Stories of courage and gallantry from the fighting men at the front are easy to find and are so numerous that it would be impossible to research and write about them all. Was I did find rather odd was the lack of stories about the red cross nurses, who worked tirelessly all along the front, rarely complaining, just quietly getting on with their vital work. The stories that did find their way to print very rarely named the nurses who were to be commended officially.
There is the story of a Scottish physician, Doctor Elsie Inglis, who set up the Scottish Women’s Hospitals for Foreign Service. Field hospitals staffed by volunteers, and set up on the battlefields of Belgium, France, Serbia, and Russia. At the outbreak of war Dr Inglis offered her services to the war office and was reportedly told to “go home and sit still!” Undeterred Dr Inglis set up her field hospital.
Where the British government had shunned the offer of support, the French government gratefully accepted, and the first hospital was set up in France. Another unit was set up in Serbia, which Inglis would lead herself. Volunteer nurses arrived in their hundreds, and eventually around fourteen teams were sent to battlefronts right across the continent.
Unarmed, often working under canvas which gave no protection from enemy air attack, and dealing with the most horrendous injuries, and diseases brought about by most unsanitary conditions in which they would also live and work, these courageous nurses, who rarely slept, would spend hours treating physical and mental injuries, comforting the men at their lowest points, and watching men die. Some of the nurses would succumb to the very diseases they were trying to treat.

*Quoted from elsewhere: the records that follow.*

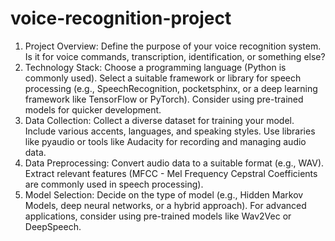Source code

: # voice-recognition-project
1. Project Overview:
Define the purpose of your voice recognition system. Is it for voice commands, transcription, identification, or something else?
2. Technology Stack:
Choose a programming language (Python is commonly used).
Select a suitable framework or library for speech processing (e.g., SpeechRecognition, pocketsphinx, or a deep learning framework like TensorFlow or PyTorch).
Consider using pre-trained models for quicker development.
3. Data Collection:
Collect a diverse dataset for training your model. Include various accents, languages, and speaking styles.
Use libraries like pyaudio or tools like Audacity for recording and managing audio data.
4. Data Preprocessing:
Convert audio data to a suitable format (e.g., WAV).
Extract relevant features (MFCC - Mel Frequency Cepstral Coefficients are commonly used in speech processing).
5. Model Selection:
Decide on the type of model (e.g., Hidden Markov Models, deep neural networks, or a hybrid approach).
For advanced applications, consider using pre-trained models like Wav2Vec or DeepSpeech.
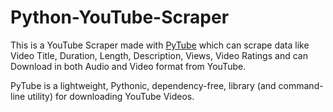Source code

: # Python-YouTube-Scraper

This is a YouTube Scraper made with [PyTube](https://pytube.io/en/latest/) which can scrape data like Video Title, Duration, Length, Description, Views, Video Ratings
and can Download in both Audio and Video format from YouTube.

PyTube is a lightweight, Pythonic, dependency-free, library (and command-line utility) for downloading YouTube Videos.
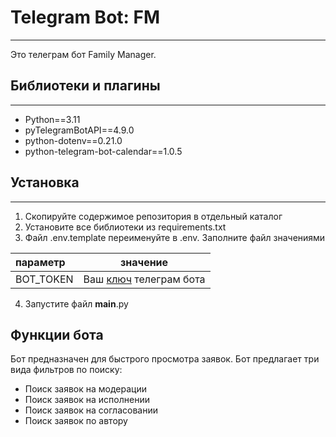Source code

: # Telegram Bot: FM
___
Это телеграм бот Family Manager.

## Библиотеки и плагины
___
* Python==3.11
* pyTelegramBotAPI==4.9.0
* python-dotenv==0.21.0
* python-telegram-bot-calendar==1.0.5

## Установка
___
1. Скопируйте содержимое репозитория в отдельный каталог
2. Установите все библиотеки из requirements.txt
3. Файл .env.template переименуйте в .env. Заполните файл значениями

параметр | значение |
:--------|:--------:|
BOT_TOKEN | Ваш [ключ](https://habr.com/ru/post/262247/) телеграм бота

4. Запустите файл __main__.py

## Функции бота
Бот предназначен для быстрого просмотра заявок. 
Бот предлагает три вида фильтров по поиску:

* Поиск заявок на модерации
* Поиск заявок на исполнении
* Поиск заявок на согласовании
* Поиск заявок по автору





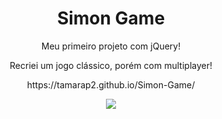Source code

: <h1 align="center">Simon Game</h1>

<p align="center">Meu primeiro projeto com jQuery!</p>

<p align="center">Recriei um jogo clássico, porém com multiplayer!</p>

<p align="center">https://tamarap2.github.io/Simon-Game/</p>

<p align="center">
  <img src="https://user-images.githubusercontent.com/87210574/180040403-ab3b085b-10a7-4866-ad31-4f594d095244.png">
</p>
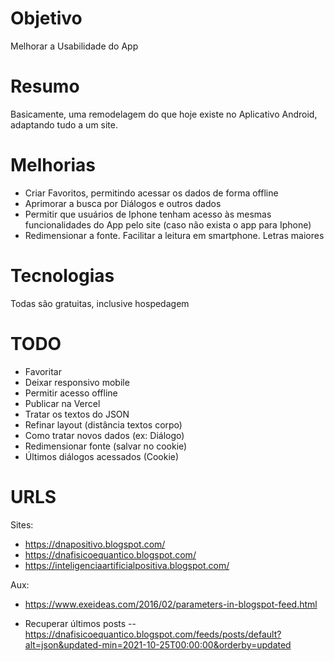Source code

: # Objetivo

Melhorar a Usabilidade do App

# Resumo

Basicamente, uma remodelagem do que hoje existe no Aplicativo Android, adaptando tudo a um site.

# Melhorias

- Criar Favoritos, permitindo acessar os dados de forma offline
- Aprimorar a busca por Diálogos e outros dados
- Permitir que usuários de Iphone tenham acesso às mesmas funcionalidades do App pelo site (caso não exista o app para Iphone)
- Redimensionar a fonte. Facilitar a leitura em smartphone. Letras maiores

# Tecnologias

Todas são gratuitas, inclusive hospedagem

# TODO

- Favoritar
- Deixar responsivo mobile
- Permitir acesso offline
- Publicar na Vercel
- Tratar os textos do JSON
- Refinar layout (distância textos corpo)
- Como tratar novos dados (ex: Diálogo)
- Redimensionar fonte (salvar no cookie)
- Últimos diálogos acessados (Cookie)

# URLS

Sites:

- https://dnapositivo.blogspot.com/
- https://dnafisicoequantico.blogspot.com/
- https://inteligenciaartificialpositiva.blogspot.com/

Aux:

- https://www.exeideas.com/2016/02/parameters-in-blogspot-feed.html

- Recuperar últimos posts
  -- https://dnafisicoequantico.blogspot.com/feeds/posts/default?alt=json&updated-min=2021-10-25T00:00:00&orderby=updated
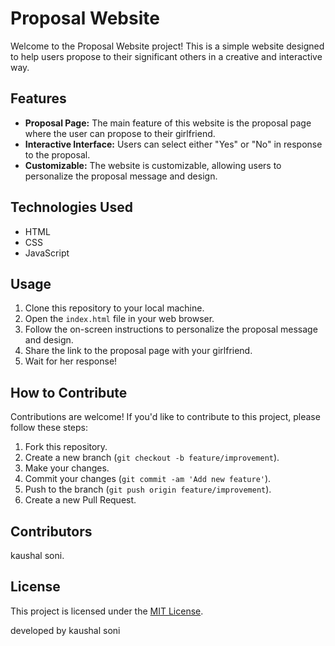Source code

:# Proposal Website

Welcome to the Proposal Website project! This is a simple website designed to help users propose to their significant others in a creative and interactive way.

## Features

- **Proposal Page:** The main feature of this website is the proposal page where the user can propose to their girlfriend.
- **Interactive Interface:** Users can select either "Yes" or "No" in response to the proposal.
- **Customizable:** The website is customizable, allowing users to personalize the proposal message and design.

## Technologies Used

- HTML
- CSS
- JavaScript

## Usage

1. Clone this repository to your local machine.
2. Open the `index.html` file in your web browser.
3. Follow the on-screen instructions to personalize the proposal message and design.
4. Share the link to the proposal page with your girlfriend.
5. Wait for her response!

## How to Contribute

Contributions are welcome! If you'd like to contribute to this project, please follow these steps:

1. Fork this repository.
2. Create a new branch (`git checkout -b feature/improvement`).
3. Make your changes.
4. Commit your changes (`git commit -am 'Add new feature'`).
5. Push to the branch (`git push origin feature/improvement`).
6. Create a new Pull Request.

## Contributors
kaushal soni.

## License

This project is licensed under the [MIT License](LICENSE).

developed by
kaushal soni
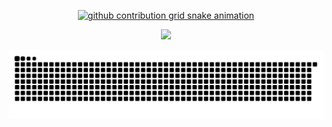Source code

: <p align="center">
  <a href="https://github.com/Sugayoiya">
    <picture>
      <source media="(prefers-color-scheme: dark)" srcset="https://raw.githubusercontent.com/Sugayoiya/Sugayoiya/output/skills-dark.svg">
      <source media="(prefers-color-scheme: light)" srcset="https://raw.githubusercontent.com/Sugayoiya/Sugayoiya/output/skills-light.svg">
      <img alt="github contribution grid snake animation" src="https://raw.githubusercontent.com/Sugayoiya/Sugayoiya/output/skills-dark.svg">
    </picture>
  </a>
</p>

<p align="center">
  <a href="https://github.com/Sugayoiya">
    <img src="https://github-profile-trophy.vercel.app/?username=Sugayoiya&rank=-C,-B&no-bg=true" />
  </a>
</p>


<picture>
  <source media="(prefers-color-scheme: dark)" srcset="https://raw.githubusercontent.com/Sugayoiya/Sugayoiya/output/github-contribution-grid-snake-dark.svg">
  <source media="(prefers-color-scheme: light)" srcset="https://raw.githubusercontent.com/Sugayoiya/Sugayoiya/output/github-contribution-grid-snake.svg">
  <img alt="github contribution grid snake animation" src="https://raw.githubusercontent.com/Sugayoiya/Sugayoiya/output/github-contribution-grid-snake.svg">
</picture>

<!--
**Sugayoiya/Sugayoiya** is a ✨ _special_ ✨ repository because its `README.md` (this file) appears on your GitHub profile.

Here are some ideas to get you started:

- 🔭 I’m currently working on ...
- 🌱 I’m currently learning ...
- 👯 I’m looking to collaborate on ...
- 🤔 I’m looking for help with ...
- 💬 Ask me about ...
- 📫 How to reach me: ...
- 😄 Pronouns: ...
- ⚡ Fun fact: ...
-->
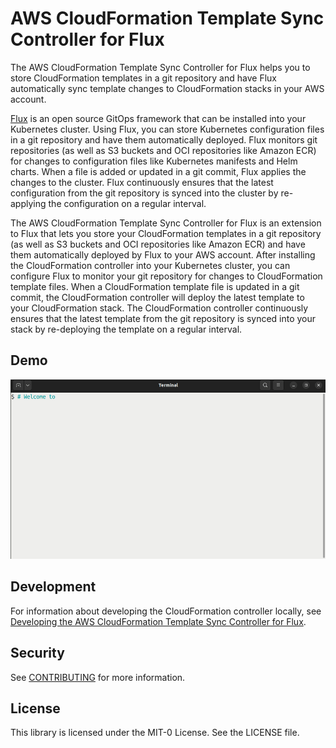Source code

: # AWS CloudFormation Template Sync Controller for Flux

The AWS CloudFormation Template Sync Controller for Flux helps you to store CloudFormation templates in a git repository
and have Flux automatically sync template changes to CloudFormation stacks in your AWS account.

[Flux](https://fluxcd.io/) is an open source GitOps framework that can be installed into your Kubernetes cluster.
Using Flux, you can store Kubernetes configuration files in a git repository and have them automatically deployed.
Flux monitors git repositories (as well as S3 buckets and OCI repositories like Amazon ECR) for changes to configuration
files like Kubernetes manifests and Helm charts.  When a file is added or updated in a git commit, Flux applies the changes
to the cluster.  Flux continuously ensures that the latest configuration from the git repository is synced into the
cluster by re-applying the configuration on a regular interval.

The AWS CloudFormation Template Sync Controller for Flux is an extension to Flux that lets you store your CloudFormation templates
in a git repository (as well as S3 buckets and OCI repositories like Amazon ECR) and have them automatically deployed by Flux to your
AWS account.  After installing the CloudFormation controller into your Kubernetes cluster, you can configure Flux to monitor your
git repository for changes to CloudFormation template files.  When a CloudFormation template file is updated in a git commit,
the CloudFormation controller will deploy the latest template to your CloudFormation stack.  The CloudFormation controller continuously
ensures that the latest template from the git repository is synced into your stack by re-deploying the template on a regular interval.

## Demo

![Demo](/docs/demo.gif 'Demo')

## Development

For information about developing the CloudFormation controller locally, see [Developing the AWS CloudFormation Template Sync Controller for Flux](./docs/developing.md).

## Security

See [CONTRIBUTING](CONTRIBUTING.md#security-issue-notifications) for more information.

## License

This library is licensed under the MIT-0 License. See the LICENSE file.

One of the volunteers for the Scottish Women’s Hospitals was Louisa Jordan from Glasgow. Jordan had worked at several hospitals in Scotland before volunteering for foreign service. She travelled to Serbia and joined the 1st Serbian unit. In 1915 Serbia suffered from a typhus epidemic, and Jordan was placed in charge of the typhus ward that was set up in response. She volunteered to look after Doctor Elizabeth Ross, who had answered an appeal by the Serbian Government for Doctors. While treating patients she had contracted typhus. Tragically both died of typhus; they knew there was the risk of this when they volunteered, and they volunteered all the same.
This article is dedicated to all the Doctors and Nurses, past and present who have worked, and continue to work in hospitals, both civilian and military, all around the globe.